Source passage.

◇ ◇ ◇

The relationship runs in both directions. A systematic review covering more than 20,000 participants found that depression predicts future increases in IL-6, and elevated CRP and IL-6 predict the future onset of depression. Women with depression appear particularly likely to show elevated inflammatory markers across multiple categories. In adults, this inflammatory pathway seems especially relevant, though in younger people the connection between inflammation and depressive symptoms is weaker, suggesting inflammation may become a more important driver as people age.
Reduced Neuroplasticity
Healthy brains constantly form new connections between nerve cells, strengthen useful pathways, and prune unused ones. This flexibility, called neuroplasticity, depends heavily on growth-promoting proteins. The most important of these in the context of depression is brain-derived neurotrophic factor (BDNF), which supports neuron survival, the formation of new synapses, and the overall adaptability of brain circuits.
Postmortem studies of people who had depression reveal decreased levels of BDNF and its receptor in the brain. Animal studies tell a consistent story: stress reduces BDNF in the cortex and hippocampus, and mice engineered to produce less BDNF develop depression-like behaviors. When BDNF drops, structural neuroplasticity suffers. Nerve cells lose connections, circuits become rigid, and the brain becomes less able to adapt to challenges. Effective antidepressant treatment reverses this pattern, restoring BDNF levels and, over time, rebuilding lost neural connections. Some researchers view impaired neuroplasticity as the initial domino that tips into a full depressive episode.
Why Women Are Affected More Often
Depression is diagnosed in women roughly twice as often as in men, with lifetime prevalence estimated at about 21% for women versus 12% for men. The reasons are both biological and social. Hormonal fluctuations across the menstrual cycle, pregnancy, the postpartum period, and menopause all create windows of vulnerability. More than 10% of pregnant women and new mothers experience depression. Women also show higher heritability estimates for depression in twin studies, suggesting their genetic architecture may confer greater susceptibility.

◇ ◇ ◇

(Stored data entries)
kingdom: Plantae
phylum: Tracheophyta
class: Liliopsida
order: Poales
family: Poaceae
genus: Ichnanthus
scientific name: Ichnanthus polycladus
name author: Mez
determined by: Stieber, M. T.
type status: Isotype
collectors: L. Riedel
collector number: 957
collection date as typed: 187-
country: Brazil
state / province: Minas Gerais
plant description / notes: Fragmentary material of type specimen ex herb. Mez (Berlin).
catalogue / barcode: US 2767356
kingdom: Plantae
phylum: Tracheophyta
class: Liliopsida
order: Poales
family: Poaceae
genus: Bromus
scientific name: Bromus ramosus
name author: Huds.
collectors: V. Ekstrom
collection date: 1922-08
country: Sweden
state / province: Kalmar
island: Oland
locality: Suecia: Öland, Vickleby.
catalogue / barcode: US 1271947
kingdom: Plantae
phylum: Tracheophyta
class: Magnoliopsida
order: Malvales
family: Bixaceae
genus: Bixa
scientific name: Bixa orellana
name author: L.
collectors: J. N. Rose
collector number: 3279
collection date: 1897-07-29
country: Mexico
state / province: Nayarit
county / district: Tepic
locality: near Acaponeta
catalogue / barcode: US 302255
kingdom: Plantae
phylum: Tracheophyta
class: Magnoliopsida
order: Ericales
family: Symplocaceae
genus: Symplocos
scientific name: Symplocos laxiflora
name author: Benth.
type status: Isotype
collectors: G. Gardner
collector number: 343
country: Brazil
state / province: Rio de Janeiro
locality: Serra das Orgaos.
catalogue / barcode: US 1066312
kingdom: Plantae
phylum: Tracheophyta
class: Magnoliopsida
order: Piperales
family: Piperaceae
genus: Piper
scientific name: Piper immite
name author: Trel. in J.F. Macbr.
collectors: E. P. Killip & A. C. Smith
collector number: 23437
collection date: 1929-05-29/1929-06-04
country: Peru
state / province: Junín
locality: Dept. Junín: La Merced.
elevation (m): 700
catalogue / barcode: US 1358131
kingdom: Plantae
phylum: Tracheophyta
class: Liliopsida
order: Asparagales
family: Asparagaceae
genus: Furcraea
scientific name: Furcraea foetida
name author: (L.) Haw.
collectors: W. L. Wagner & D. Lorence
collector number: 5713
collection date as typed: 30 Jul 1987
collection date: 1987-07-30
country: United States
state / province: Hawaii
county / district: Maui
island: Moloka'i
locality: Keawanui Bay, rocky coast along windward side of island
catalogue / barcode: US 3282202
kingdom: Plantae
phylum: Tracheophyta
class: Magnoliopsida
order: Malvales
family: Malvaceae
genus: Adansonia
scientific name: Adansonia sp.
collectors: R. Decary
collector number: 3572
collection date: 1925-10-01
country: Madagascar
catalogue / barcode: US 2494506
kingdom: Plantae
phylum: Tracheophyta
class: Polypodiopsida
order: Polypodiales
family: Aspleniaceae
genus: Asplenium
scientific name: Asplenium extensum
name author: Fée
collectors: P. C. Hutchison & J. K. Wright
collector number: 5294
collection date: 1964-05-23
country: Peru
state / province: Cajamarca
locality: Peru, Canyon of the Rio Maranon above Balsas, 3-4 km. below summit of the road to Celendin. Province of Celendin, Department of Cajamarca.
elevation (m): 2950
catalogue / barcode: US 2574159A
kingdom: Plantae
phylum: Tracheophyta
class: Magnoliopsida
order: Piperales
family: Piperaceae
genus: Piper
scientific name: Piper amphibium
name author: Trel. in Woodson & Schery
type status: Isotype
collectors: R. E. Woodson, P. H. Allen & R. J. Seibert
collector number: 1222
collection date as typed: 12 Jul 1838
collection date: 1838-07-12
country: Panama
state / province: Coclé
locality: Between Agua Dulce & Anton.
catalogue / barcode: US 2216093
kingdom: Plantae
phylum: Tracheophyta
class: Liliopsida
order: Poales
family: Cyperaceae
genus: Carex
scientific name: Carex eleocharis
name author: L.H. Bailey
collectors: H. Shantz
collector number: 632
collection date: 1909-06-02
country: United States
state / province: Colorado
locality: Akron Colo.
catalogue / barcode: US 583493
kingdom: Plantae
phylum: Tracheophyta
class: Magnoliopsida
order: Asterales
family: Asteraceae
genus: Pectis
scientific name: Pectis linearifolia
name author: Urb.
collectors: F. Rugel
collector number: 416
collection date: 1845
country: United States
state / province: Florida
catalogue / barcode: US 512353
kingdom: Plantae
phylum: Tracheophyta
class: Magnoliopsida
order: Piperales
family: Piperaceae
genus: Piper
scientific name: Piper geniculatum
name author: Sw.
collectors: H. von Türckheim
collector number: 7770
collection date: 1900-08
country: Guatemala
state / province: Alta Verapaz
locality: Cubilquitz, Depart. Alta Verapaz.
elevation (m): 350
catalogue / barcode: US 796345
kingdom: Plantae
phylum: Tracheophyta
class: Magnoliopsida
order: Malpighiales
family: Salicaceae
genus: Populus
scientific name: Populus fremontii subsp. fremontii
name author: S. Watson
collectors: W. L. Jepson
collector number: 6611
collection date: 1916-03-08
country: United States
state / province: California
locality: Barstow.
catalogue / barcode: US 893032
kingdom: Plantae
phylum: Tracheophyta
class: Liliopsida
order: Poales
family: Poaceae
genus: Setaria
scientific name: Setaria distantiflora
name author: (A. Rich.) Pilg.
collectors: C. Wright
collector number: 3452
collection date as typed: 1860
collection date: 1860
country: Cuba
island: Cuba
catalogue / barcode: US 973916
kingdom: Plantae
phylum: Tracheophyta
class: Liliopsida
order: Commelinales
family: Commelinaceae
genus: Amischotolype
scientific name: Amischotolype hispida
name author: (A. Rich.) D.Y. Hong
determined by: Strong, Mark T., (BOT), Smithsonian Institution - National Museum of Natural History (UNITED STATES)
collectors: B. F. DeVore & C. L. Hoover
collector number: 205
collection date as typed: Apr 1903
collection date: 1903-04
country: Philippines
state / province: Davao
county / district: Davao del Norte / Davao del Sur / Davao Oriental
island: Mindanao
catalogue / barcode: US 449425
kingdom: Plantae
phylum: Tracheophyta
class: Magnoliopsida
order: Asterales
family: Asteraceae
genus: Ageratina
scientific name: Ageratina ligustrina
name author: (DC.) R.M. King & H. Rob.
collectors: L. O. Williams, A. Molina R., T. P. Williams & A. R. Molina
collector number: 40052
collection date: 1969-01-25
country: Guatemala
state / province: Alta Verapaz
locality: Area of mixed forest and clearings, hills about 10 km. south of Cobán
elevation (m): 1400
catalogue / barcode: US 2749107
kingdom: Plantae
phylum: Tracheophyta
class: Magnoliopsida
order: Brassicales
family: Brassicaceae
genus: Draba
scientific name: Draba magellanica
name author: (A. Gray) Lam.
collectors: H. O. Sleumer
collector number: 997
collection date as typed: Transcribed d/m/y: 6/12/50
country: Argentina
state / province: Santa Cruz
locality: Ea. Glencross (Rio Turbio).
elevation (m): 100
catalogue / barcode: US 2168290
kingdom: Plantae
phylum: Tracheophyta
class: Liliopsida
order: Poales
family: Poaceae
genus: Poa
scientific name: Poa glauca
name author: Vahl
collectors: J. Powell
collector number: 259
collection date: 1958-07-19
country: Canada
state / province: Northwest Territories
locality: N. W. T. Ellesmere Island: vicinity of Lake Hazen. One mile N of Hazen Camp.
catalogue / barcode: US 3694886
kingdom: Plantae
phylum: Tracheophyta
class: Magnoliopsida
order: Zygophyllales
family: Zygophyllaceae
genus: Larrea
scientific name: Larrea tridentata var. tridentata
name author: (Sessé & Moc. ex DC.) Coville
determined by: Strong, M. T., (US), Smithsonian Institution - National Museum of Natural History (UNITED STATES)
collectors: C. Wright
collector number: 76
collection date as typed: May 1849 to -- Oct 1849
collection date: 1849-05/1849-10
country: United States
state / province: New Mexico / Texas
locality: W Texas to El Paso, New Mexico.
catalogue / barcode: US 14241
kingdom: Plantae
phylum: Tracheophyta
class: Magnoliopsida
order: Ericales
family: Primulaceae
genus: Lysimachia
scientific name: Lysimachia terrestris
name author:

◇ ◇ ◇

Prompt A.
Condense the paragraph of the depression passage that begins "Postmortem studies of people who had depression" into a short bulleted list that keeps its main facts.
Prompt B.
Name every life stage or cycle that the depression passage gives as a source of hormonal fluctuations creating windows of vulnerability.
Prompt C.
Write the next paragraph of the depression passage, following on from its final sentence about heritability in twin studies.

Response area A.
- People who had depression show lower brain levels of BDNF and its receptor after death.
- In animals, stress lowers BDNF in the cortex and hippocampus, and mice made to produce less BDNF show depression-like behaviors.
- Low BDNF harms structural neuroplasticity: nerve cells lose connections, circuits grow rigid and the brain adapts less well.
- Effective antidepressant treatment restores BDNF and, over time, rebuilds lost connections.
- Some researchers see impaired neuroplasticity as the first step toward a full depressive episode.

Response area B.
- The menstrual cycle
- Pregnancy
- The postpartum period
- Menopause

Response area C.
Part of the gap, however, reflects differences in how depression manifests and gets reported. Women tend to experience the “classic” symptoms that align with diagnostic criteria: persistent sadness, fatigue, slowed movement, pessimism, and unexplained crying. Men with depression are more likely to present with anger, irritability, risky behavior, early-morning waking, and increased alcohol use. These symptoms are less likely to be recognized as depression by either the person experiencing them or their doctor. Men are also less likely to seek help, sometimes viewing depression as a source of shame, which means many male cases go undiagnosed.
Medical Conditions That Trigger Depression
Some chronic diseases can directly cause depression through their biological effects on the brain, not simply because being sick is stressful. Neurological conditions are the clearest examples: Parkinson’s disease damages dopamine-producing neurons, cerebrovascular disease disrupts blood flow to mood-regulating brain regions, and multiple sclerosis destroys the insulating material around nerve fibers. Each of these can produce depression as a direct symptom of the disease process itself.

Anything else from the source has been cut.